Selon une nouvelle étude, les efforts mondiaux pour réduire les taux de maladies infectieuses doivent se concentrer davantage sur les enfants plus âgés et les adolescents après un déplacement du fardeau de la maladie sur ce groupe démographique.
La recherche, dirigée par le Murdoch Children’s Research Institute et l’Institute for Health Metrics and Evaluation, a révélé que le contrôle des maladies infectieuses s’est largement concentré sur les enfants de moins de cinq ans, avec peu d’attention sur les jeunes de cinq à 24 ans.
Publié dans Le Lancet, l’étude a révélé que trois millions d’enfants et d’adolescents meurent chaque année de maladies infectieuses, ce qui équivaut à un décès toutes les 10 secondes. Il a examiné les données de 204 pays entre 1990 et 2019, de la naissance à 24 ans.
La diarrhée, la pneumonie et le paludisme représentent les deux tiers des maladies infectieuses et des décès chez les enfants et les adolescents. Le VIH et la tuberculose étaient les principales causes chez les adolescents plus âgés.
Le déplacement de la charge de morbidité infectieuse des jeunes enfants vers les enfants plus âgés et les adolescents a été en grande partie dû aux efforts considérables de lutte contre les infections ciblant les enfants de moins de cinq ans dans les pays à faible revenu et au ralentissement des progrès réalisés dans les groupes d’âge plus âgés. En 1990, 85 % de la charge de morbidité infectieuse concernait les enfants de moins de cinq ans, mais en 2019, ce pourcentage est tombé à 75 %.
Plus de la moitié des décès d’enfants et d’adolescents dans les pays à revenu faible ou intermédiaire ont été causés par des maladies infectieuses, contre 6 % dans les pays à revenu élevé. L’Inde, le Nigeria et le Pakistan ont supporté la plus grande charge de morbidité.
En Australie, les maladies infectieuses qui causent le plus grand fardeau de la naissance à 24 ans sont les infections des voies respiratoires supérieures, telles que la sinusite et l’amygdalite, et les affections cutanées infectieuses comme le zona et la cellulite. Les principales causes de la charge de morbidité dans les pays à revenu élevé sont associées à des conditions qui ont conduit à un handicap, ce qui souligne la nécessité de regarder au-delà des seuls taux de mortalité pour se concentrer davantage sur l’impact d’une maladie sur la vie d’une personne.
Le Dr Jessica Kerr de Murdoch Children a déclaré que la politique doit être élargie pour inclure les enfants plus âgés et les adolescents et que davantage de mesures doivent être prises pour prévenir la tuberculose et le VIH.

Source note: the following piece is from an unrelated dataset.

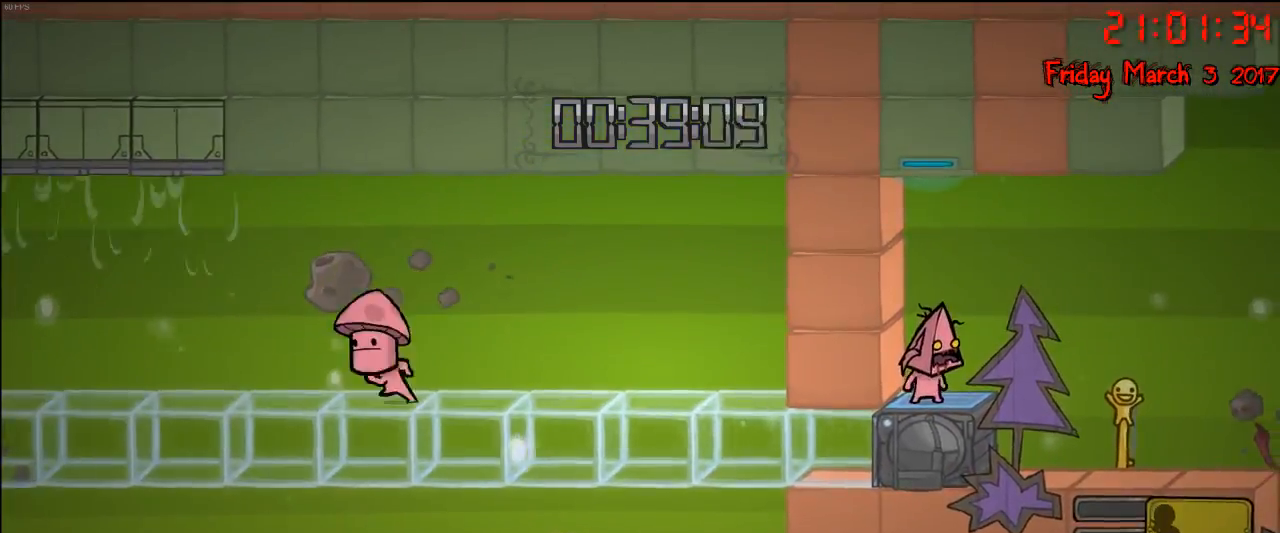
{"buttons": [], "left_stick": "center", "right_stick": "center", "events": []}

« La plupart des décès dus aux maladies infectieuses concernent des enfants de moins de cinq ans, donc bien que la réduction de ce nombre ait été une réalisation historique, cela ne devrait pas être notre seul objectif », a-t-elle déclaré.
« La réduction significative a entraîné un déplacement du fardeau de la maladie des jeunes enfants vers les enfants plus âgés et les adolescents, renforcé par l’accent presque exclusif mis sur les jeunes enfants par les programmes de contrôle des maladies infectieuses. Il existe actuellement un besoin de santé non satisfait chez les enfants plus âgés et les adolescents et nous devons la communauté mondiale pour faire pression en faveur d’un changement de politique et d’un financement pour y remédier. »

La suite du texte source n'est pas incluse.